Selected passage:
BEGIN

WHAT IS IT?
-----------
     This program simulates the behavior of gas molecules in
a box.  It was one of the original CM StarLogo applications
(under the name GPCEE) and is now ported to mac StarLogo as
part of the Connected Mathematics Modeling Project. This is
a preliminary version. The final version will come out with
a set of "kinetic molecular kits" that are under development
as part of the project.
     Molecules are modeled as single particles with mass 
and velocity. Collisions with the box and between molecules 
are elastic. Particles are colored according to speed -- blue
for slow, green for medium, and red for high speeds.

HOW TO USE IT
-------------
     Because of the number of variables used in this
simulation you must open the starlogo.patch file and
increase the turtle length from 256 to 384 and the stack
size from 28 to 40.
     To start set the number of molecules by setting the
"number" slider, the initial speed by setting the "intvelc"

END

Data shown:
BEGIN

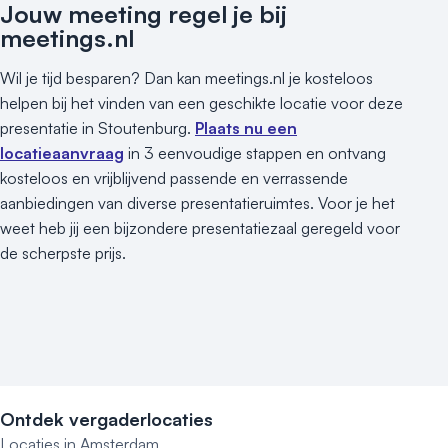
Museum
Jouw meeting regel je bij
Theater
meetings.nl
Varende locatie
Wil je tijd besparen? Dan kan meetings.nl je kosteloos
helpen bij het vinden van een geschikte locatie voor deze
presentatie in Stoutenburg.
Plaats nu een
locatieaanvraag
in 3 eenvoudige stappen en ontvang
kosteloos en vrijblijvend passende en verrassende
aanbiedingen van diverse presentatieruimtes. Voor je het
weet heb jij een bijzondere presentatiezaal geregeld voor
de scherpste prijs.
Ontdek vergaderlocaties
Locaties in Amsterdam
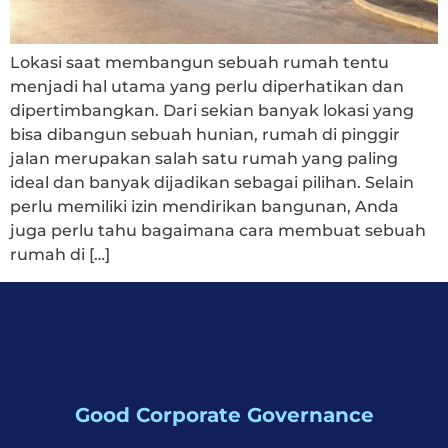
Lokasi saat membangun sebuah rumah tentu
menjadi hal utama yang perlu diperhatikan dan
dipertimbangkan. Dari sekian banyak lokasi yang
bisa dibangun sebuah hunian, rumah di pinggir
jalan merupakan salah satu rumah yang paling
ideal dan banyak dijadikan sebagai pilihan. Selain
perlu memiliki izin mendirikan bangunan, Anda
juga perlu tahu bagaimana cara membuat sebuah
rumah di […]
Good Corporate Governance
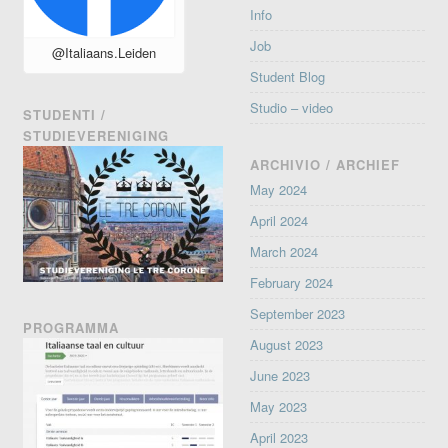
Info
Job
@Italiaans.Leiden
Student Blog
Studio – video
STUDENTI /
STUDIEVERENIGING
ARCHIVIO / ARCHIEF
May 2024
April 2024
March 2024
February 2024
September 2023
PROGRAMMA
August 2023
June 2023
May 2023
April 2023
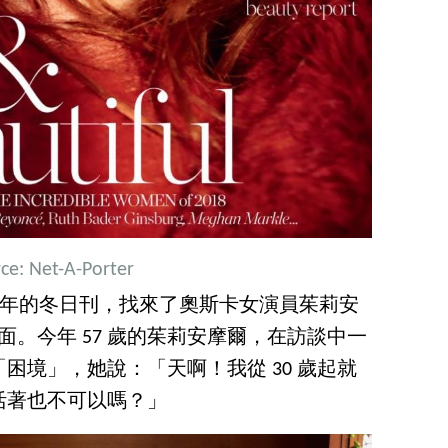
ce: Net-A-Porter
》今年的冬日刊，找來了奧斯卡女演員茱莉安
）出鏡封面。今年 57 歲的茱莉安摩爾，在訪談中一
困境」，她說：「天啊！我從 30 歲起就
活著也不可以嗎？」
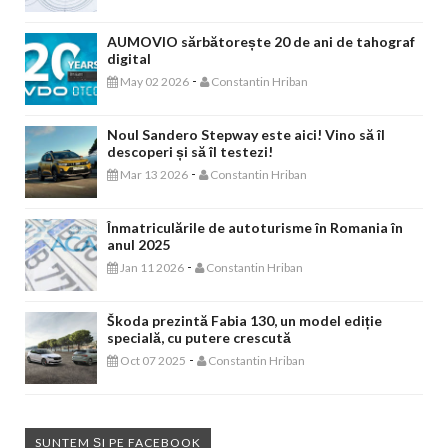
AUMOVIO sărbătorește 20 de ani de tahograf
digital
-
May 02 2026
Constantin Hriban
Noul Sandero Stepway este aici! Vino să îl
descoperi și să îl testezi!
-
Mar 13 2026
Constantin Hriban
Înmatriculările de autoturisme în Romania în
anul 2025
-
Jan 11 2026
Constantin Hriban
Škoda prezintă Fabia 130, un model ediție
specială, cu putere crescută
-
Oct 07 2025
Constantin Hriban
SUNTEM ȘI PE FACEBOOK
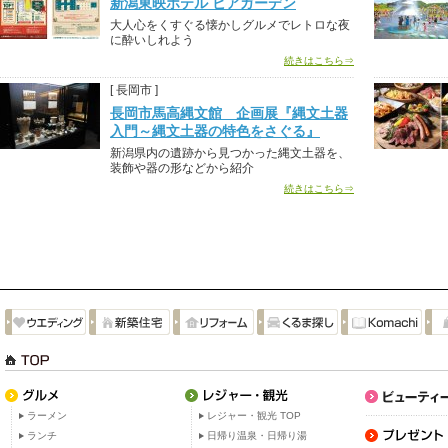
新潟東映ホテル ビアガーデン
大人心をくすぐる懐かしグルメでレトロな夜
に酔いしれよう
続きはこちら⇒
[ 長岡市 ]
長岡市馬高縄文館 企画展『縄文土器
入門～縄文土器の特色をさぐる』
新潟県内の遺跡から見つかった縄文土器を、
装飾や器の形などから紹介
続きはこちら⇒
ラーメン
レジャー・観光 TOP
ランチ
日帰り温泉・日帰り湯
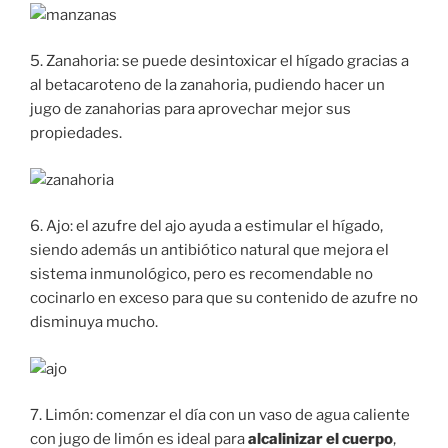
5. Zanahoria: se puede desintoxicar el hígado gracias a
al betacaroteno de la zanahoria, pudiendo hacer un
jugo de zanahorias para aprovechar mejor sus
propiedades.
6. Ajo: el azufre del ajo ayuda a estimular el hígado,
siendo además un antibiótico natural que mejora el
sistema inmunológico, pero es recomendable no
cocinarlo en exceso para que su contenido de azufre no
disminuya mucho.
7. Limón: comenzar el día con un vaso de agua caliente
con jugo de limón es ideal para
alcalinizar el cuerpo
,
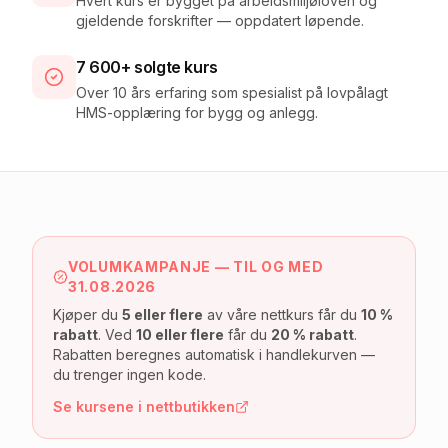
Hvert kurs er bygget på arbeidsmiljøloven og
gjeldende forskrifter — oppdatert løpende.
7 600+ solgte kurs
Over 10 års erfaring som spesialist på lovpålagt
HMS-opplæring for bygg og anlegg.
VOLUMKAMPANJE — TIL OG MED
31.08.2026
Kjøper du
5 eller flere
av våre nettkurs får du
10 %
rabatt
. Ved
10 eller flere
får du
20 % rabatt
.
Rabatten beregnes automatisk i handlekurven —
du trenger ingen kode.
Se kursene i nettbutikken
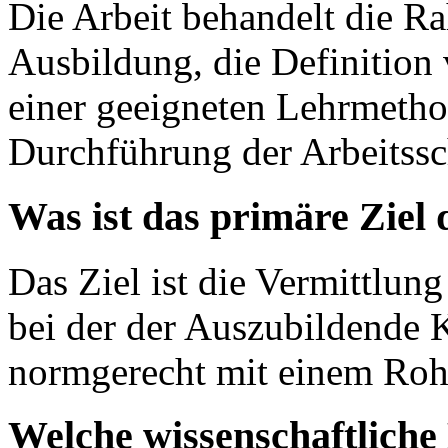
Die Arbeit behandelt die 
Ausbildung, die Definition
einer geeigneten Lehrmetho
Durchführung der Arbeitssch
Was ist das primäre Ziel 
Das Ziel ist die Vermittlun
bei der der Auszubildende K
normgerecht mit einem Rohr
Welche wissenschaftliche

END

Actions to take:
A) Decide whether each statement agrees with the gas-molecule simulation notes, answering yes or no and quoting the words that decide it: (i) Collisions between molecules are elastic. (ii) Slow particles are colored red. (iii) The stack size has to be raised from 28 to 40.
B) Carry the gas-molecule simulation notes on from the point where they stop.

Response list:
A)
(i) Yes: "Collisions with the box and between molecules are elastic."
(ii) No: "blue for slow, green for medium, and red for high speeds."
(iii) Yes: "the stack size from 28 to 40."

B)
slider, set the initial mass of all particles by setting
the "intmass" slider, and set ths size of the box as a
percentage of the size of the StarLogo window with the
"boxsize" slider.  Using high initial velocity may cause
problems with "energy" overflowing the 32k Starlogo variable
limit.  The "setup" button will create the molecules all
with the same speed and mass. The go button will run the 
simulation. 
     As the simulation runs you can histogram the velocity
of the molecules or the energy of the molecules in the plot
window.  The plotfrq slider determines how many clock ticks
will seperate each update of the histogram and the histgrm
slider determines how many bins the histogram function will
use.  You can also plot the number of molecules of each
color or the total energy of the system as line graphs in
plot window.    

RUNNING the MODEL
-----------------

        THINGS TO NOTICE
        ----------------

        What is happening to the molecule colors?

        Why are there more blue molecules than red ones?

        The molecule histograms quickly converge on the 
	classic Maxwell-Boltzman distrbution. What's special 
	about this curve?


        THINGS TO TRY
        -------------

        * Set all the molecules in the center of the box - 
	what happens?

        * Create two different gases, by setting half the 
	particles to a different mass. What happens to the 
	heavier molecules?

        * What do you notice about the histogram of speeds? 
	Are there other interesting quantities to histogram?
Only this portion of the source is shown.